Trimary m’interroge : « Alors, ça c’est bien passé avec la voyante ? Tu sais qu’elle ne se trompe jamais, hein. La preuve, elle m’avait prédit que je coucherais avec l’Élu, et maintenant nous sommes ensembles. »
Je biaise : « Il y a comme qui dirait une mauvaise nouvelle. Mais si tu veux bien, je préfère qu’on fasse l’amour tout de suite, et je te raconterai la nouvelle après. »
L’agent Schmidt me rejoint dans la station de métro de la Potsdammer Platz. Il m’envoie environ 240 bourre-pif en moins de trois secondes, mais je lui fais Agé empi uchi, puis Maé guéri, puis une série de Yoko empi uchi, puis une tripotée de Ushiro guéri hypra-méchants, ensuite je crie « Puissance du lotus inébranlable du printemps des princesses » et je l’envoie valdinguer sur les rails du métro. Bizarrement, on a encore un instant Kodak.

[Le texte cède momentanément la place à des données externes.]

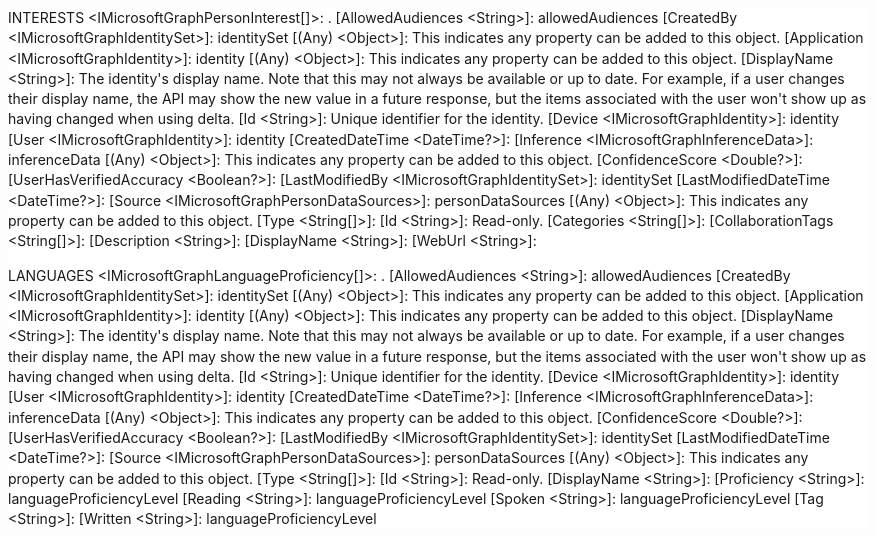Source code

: INTERESTS \<IMicrosoftGraphPersonInterest\[\]\>: .
  \[AllowedAudiences \<String\>\]: allowedAudiences
  \[CreatedBy \<IMicrosoftGraphIdentitySet\>\]: identitySet
    \[(Any) \<Object\>\]: This indicates any property can be added to this object.
    \[Application \<IMicrosoftGraphIdentity\>\]: identity
      \[(Any) \<Object\>\]: This indicates any property can be added to this object.
      \[DisplayName \<String\>\]: The identity's display name.
Note that this may not always be available or up to date.
For example, if a user changes their display name, the API may show the new value in a future response, but the items associated with the user won't show up as having changed when using delta.
      \[Id \<String\>\]: Unique identifier for the identity.
    \[Device \<IMicrosoftGraphIdentity\>\]: identity
    \[User \<IMicrosoftGraphIdentity\>\]: identity
  \[CreatedDateTime \<DateTime?\>\]: 
  \[Inference \<IMicrosoftGraphInferenceData\>\]: inferenceData
    \[(Any) \<Object\>\]: This indicates any property can be added to this object.
    \[ConfidenceScore \<Double?\>\]: 
    \[UserHasVerifiedAccuracy \<Boolean?\>\]: 
  \[LastModifiedBy \<IMicrosoftGraphIdentitySet\>\]: identitySet
  \[LastModifiedDateTime \<DateTime?\>\]: 
  \[Source \<IMicrosoftGraphPersonDataSources\>\]: personDataSources
    \[(Any) \<Object\>\]: This indicates any property can be added to this object.
    \[Type \<String\[\]\>\]: 
  \[Id \<String\>\]: Read-only.
  \[Categories \<String\[\]\>\]: 
  \[CollaborationTags \<String\[\]\>\]: 
  \[Description \<String\>\]: 
  \[DisplayName \<String\>\]: 
  \[WebUrl \<String\>\]: 

LANGUAGES \<IMicrosoftGraphLanguageProficiency\[\]\>: .
  \[AllowedAudiences \<String\>\]: allowedAudiences
  \[CreatedBy \<IMicrosoftGraphIdentitySet\>\]: identitySet
    \[(Any) \<Object\>\]: This indicates any property can be added to this object.
    \[Application \<IMicrosoftGraphIdentity\>\]: identity
      \[(Any) \<Object\>\]: This indicates any property can be added to this object.
      \[DisplayName \<String\>\]: The identity's display name.
Note that this may not always be available or up to date.
For example, if a user changes their display name, the API may show the new value in a future response, but the items associated with the user won't show up as having changed when using delta.
      \[Id \<String\>\]: Unique identifier for the identity.
    \[Device \<IMicrosoftGraphIdentity\>\]: identity
    \[User \<IMicrosoftGraphIdentity\>\]: identity
  \[CreatedDateTime \<DateTime?\>\]: 
  \[Inference \<IMicrosoftGraphInferenceData\>\]: inferenceData
    \[(Any) \<Object\>\]: This indicates any property can be added to this object.
    \[ConfidenceScore \<Double?\>\]: 
    \[UserHasVerifiedAccuracy \<Boolean?\>\]: 
  \[LastModifiedBy \<IMicrosoftGraphIdentitySet\>\]: identitySet
  \[LastModifiedDateTime \<DateTime?\>\]: 
  \[Source \<IMicrosoftGraphPersonDataSources\>\]: personDataSources
    \[(Any) \<Object\>\]: This indicates any property can be added to this object.
    \[Type \<String\[\]\>\]: 
  \[Id \<String\>\]: Read-only.
  \[DisplayName \<String\>\]: 
  \[Proficiency \<String\>\]: languageProficiencyLevel
  \[Reading \<String\>\]: languageProficiencyLevel
  \[Spoken \<String\>\]: languageProficiencyLevel
  \[Tag \<String\>\]: 
  \[Written \<String\>\]: languageProficiencyLevel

Trimary me lance un filin depuis un hélicoptère, mais ça merde et finalement je me retrouve en train de retenir l’hélicoptère à la seule force de mes mains.
J’arrive enfin dans la grande ville souterraine de la résistance humaine, Babylone ; je fais l’amour avec Trimary, du coup Morvéus organise une grande messe religieuse en mon honneur.

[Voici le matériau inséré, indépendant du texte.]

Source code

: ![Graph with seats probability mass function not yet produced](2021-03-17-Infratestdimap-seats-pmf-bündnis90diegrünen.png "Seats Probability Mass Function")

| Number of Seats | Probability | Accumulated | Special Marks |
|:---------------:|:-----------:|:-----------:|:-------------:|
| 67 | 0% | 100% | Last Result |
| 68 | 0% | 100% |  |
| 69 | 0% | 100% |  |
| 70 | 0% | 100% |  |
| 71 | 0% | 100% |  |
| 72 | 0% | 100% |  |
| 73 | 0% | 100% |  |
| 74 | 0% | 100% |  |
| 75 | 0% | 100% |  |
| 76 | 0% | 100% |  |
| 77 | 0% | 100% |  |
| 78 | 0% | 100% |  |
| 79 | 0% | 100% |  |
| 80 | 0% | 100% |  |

Ça se passe dans une immense grotte et il y a plusieurs milliers d’humains et d’humaines habillés de peaux de bêtes. Morvéus parle devant la foule : « Moi j’ai la foi. Nous autres fascistes sommes les seuls vrais anarchistes. » La foule l’acclame. Je me demande si je n’ai pas raté un épisode.

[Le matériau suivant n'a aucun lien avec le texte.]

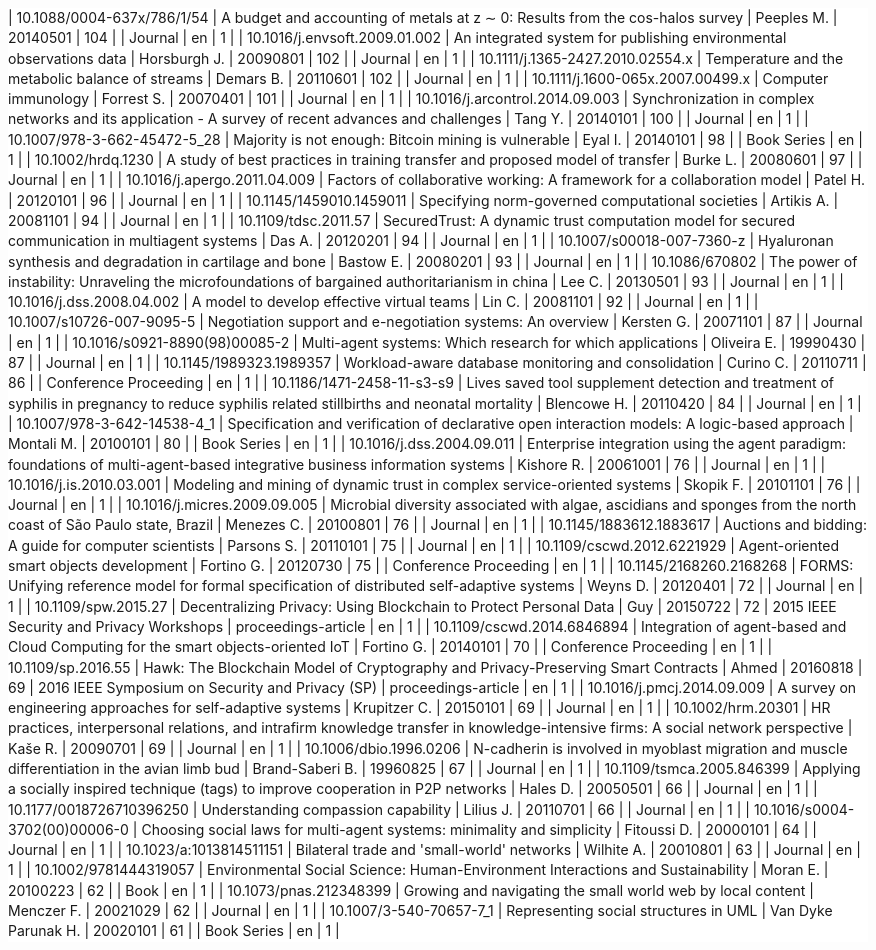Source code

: | 10.1088/0004-637x/786/1/54 | A budget and accounting of metals at z ∼ 0: Results from the cos-halos survey | Peeples M. | 20140501 | 104 |  | Journal | en | 1 |
| 10.1016/j.envsoft.2009.01.002 | An integrated system for publishing environmental observations data | Horsburgh J. | 20090801 | 102 |  | Journal | en | 1 |
| 10.1111/j.1365-2427.2010.02554.x | Temperature and the metabolic balance of streams | Demars B. | 20110601 | 102 |  | Journal | en | 1 |
| 10.1111/j.1600-065x.2007.00499.x | Computer immunology | Forrest S. | 20070401 | 101 |  | Journal | en | 1 |
| 10.1016/j.arcontrol.2014.09.003 | Synchronization in complex networks and its application - A survey of recent advances and challenges | Tang Y. | 20140101 | 100 |  | Journal | en | 1 |
| 10.1007/978-3-662-45472-5_28 | Majority is not enough: Bitcoin mining is vulnerable | Eyal I. | 20140101 | 98 |  | Book Series | en | 1 |
| 10.1002/hrdq.1230 | A study of best practices in training transfer and proposed model of transfer | Burke L. | 20080601 | 97 |  | Journal | en | 1 |
| 10.1016/j.apergo.2011.04.009 | Factors of collaborative working: A framework for a collaboration model | Patel H. | 20120101 | 96 |  | Journal | en | 1 |
| 10.1145/1459010.1459011 | Specifying norm-governed computational societies | Artikis A. | 20081101 | 94 |  | Journal | en | 1 |
| 10.1109/tdsc.2011.57 | SecuredTrust: A dynamic trust computation model for secured communication in multiagent systems | Das A. | 20120201 | 94 |  | Journal | en | 1 |
| 10.1007/s00018-007-7360-z | Hyaluronan synthesis and degradation in cartilage and bone | Bastow E. | 20080201 | 93 |  | Journal | en | 1 |
| 10.1086/670802 | The power of instability: Unraveling the microfoundations of bargained authoritarianism in china | Lee C. | 20130501 | 93 |  | Journal | en | 1 |
| 10.1016/j.dss.2008.04.002 | A model to develop effective virtual teams | Lin C. | 20081101 | 92 |  | Journal | en | 1 |
| 10.1007/s10726-007-9095-5 | Negotiation support and e-negotiation systems: An overview | Kersten G. | 20071101 | 87 |  | Journal | en | 1 |
| 10.1016/s0921-8890(98)00085-2 | Multi-agent systems: Which research for which applications | Oliveira E. | 19990430 | 87 |  | Journal | en | 1 |
| 10.1145/1989323.1989357 | Workload-aware database monitoring and consolidation | Curino C. | 20110711 | 86 |  | Conference Proceeding | en | 1 |
| 10.1186/1471-2458-11-s3-s9 | Lives saved tool supplement detection and treatment of syphilis in pregnancy to reduce syphilis related stillbirths and neonatal mortality | Blencowe H. | 20110420 | 84 |  | Journal | en | 1 |
| 10.1007/978-3-642-14538-4_1 | Specification and verification of declarative open interaction models: A logic-based approach | Montali M. | 20100101 | 80 |  | Book Series | en | 1 |
| 10.1016/j.dss.2004.09.011 | Enterprise integration using the agent paradigm: foundations of multi-agent-based integrative business information systems | Kishore R. | 20061001 | 76 |  | Journal | en | 1 |
| 10.1016/j.is.2010.03.001 | Modeling and mining of dynamic trust in complex service-oriented systems | Skopik F. | 20101101 | 76 |  | Journal | en | 1 |
| 10.1016/j.micres.2009.09.005 | Microbial diversity associated with algae, ascidians and sponges from the north coast of São Paulo state, Brazil | Menezes C. | 20100801 | 76 |  | Journal | en | 1 |
| 10.1145/1883612.1883617 | Auctions and bidding: A guide for computer scientists | Parsons S. | 20110101 | 75 |  | Journal | en | 1 |
| 10.1109/cscwd.2012.6221929 | Agent-oriented smart objects development | Fortino G. | 20120730 | 75 |  | Conference Proceeding | en | 1 |
| 10.1145/2168260.2168268 | FORMS: Unifying reference model for formal specification of distributed self-adaptive systems | Weyns D. | 20120401 | 72 |  | Journal | en | 1 |
| 10.1109/spw.2015.27 | Decentralizing Privacy: Using Blockchain to Protect Personal Data | Guy | 20150722 | 72 | 2015 IEEE Security and Privacy Workshops | proceedings-article | en | 1 |
| 10.1109/cscwd.2014.6846894 | Integration of agent-based and Cloud Computing for the smart objects-oriented IoT | Fortino G. | 20140101 | 70 |  | Conference Proceeding | en | 1 |
| 10.1109/sp.2016.55 | Hawk: The Blockchain Model of Cryptography and Privacy-Preserving Smart Contracts | Ahmed | 20160818 | 69 | 2016 IEEE Symposium on Security and Privacy (SP) | proceedings-article | en | 1 |
| 10.1016/j.pmcj.2014.09.009 | A survey on engineering approaches for self-adaptive systems | Krupitzer C. | 20150101 | 69 |  | Journal | en | 1 |
| 10.1002/hrm.20301 | HR practices, interpersonal relations, and intrafirm knowledge transfer in knowledge-intensive firms: A social network perspective | Kaše R. | 20090701 | 69 |  | Journal | en | 1 |
| 10.1006/dbio.1996.0206 | N-cadherin is involved in myoblast migration and muscle differentiation in the avian limb bud | Brand-Saberi B. | 19960825 | 67 |  | Journal | en | 1 |
| 10.1109/tsmca.2005.846399 | Applying a socially inspired technique (tags) to improve cooperation in P2P networks | Hales D. | 20050501 | 66 |  | Journal | en | 1 |
| 10.1177/0018726710396250 | Understanding compassion capability | Lilius J. | 20110701 | 66 |  | Journal | en | 1 |
| 10.1016/s0004-3702(00)00006-0 | Choosing social laws for multi-agent systems: minimality and simplicity | Fitoussi D. | 20000101 | 64 |  | Journal | en | 1 |
| 10.1023/a:1013814511151 | Bilateral trade and 'small-world' networks | Wilhite A. | 20010801 | 63 |  | Journal | en | 1 |
| 10.1002/9781444319057 | Environmental Social Science: Human-Environment Interactions and Sustainability | Moran E. | 20100223 | 62 |  | Book | en | 1 |
| 10.1073/pnas.212348399 | Growing and navigating the small world web by local content | Menczer F. | 20021029 | 62 |  | Journal | en | 1 |
| 10.1007/3-540-70657-7_1 | Representing social structures in UML | Van Dyke Parunak H. | 20020101 | 61 |  | Book Series | en | 1 |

Et là, tous les humains se mettent à danser sur de la techno tribale.
Comme je m’ennuie, j’essaie de taper la conversation avec un des teufeurs : « Alors comme ça, toi aussi tu as mangé la petite pillule rouge ? » Le type a les yeux explosés : « Ouais, man, ici on gobe tous des pillules de toutes les couleurs. C’est cool, man. »
Mais pendant ce temps, les machines creusent la terre en vue d’annihiler Babylone.
Le carolingien nous casse les burnes avec des histoires d’accumulation primitive du capital et de socialisation des moyens de production : « Parce que vous, les humains, vous êtes en pleine aliénation capitaliste, vous n’êtes pas foutus de passer des prolégomènes à la rationalité du socialisme scientifique, le lien de causalité ne vous intéresse pas, vous ne savez même pas pourquoi vous êtes réellement là. » et d’ajouter : « Putain de bordel à queue de saloperie de fils de pute de mes couilles ! » Je lui rétorque que le matérialisme historique influencé par la dialectique hégélienne, ça va bien cinq minutes, mais nous faut qu’on sauve la planète.
Ensuite on fait un peu de moto, on fait sauter une centrale nucléaire rien qu’en la mettant au soleil, toute la ville de New York est plongée dans un black-out, je fais de la parlotte avec un architecte qui me vante les mérites de la Cité radieuse, je sauve Trimary qui se casse encore la gueule du haut d’un immeuble, et les machines détruisent quand même Babylone.
Et je te me fais un coma dépassé alors que c’est la veille du grand soir des lendemains qui chantent. C’est pas de bol.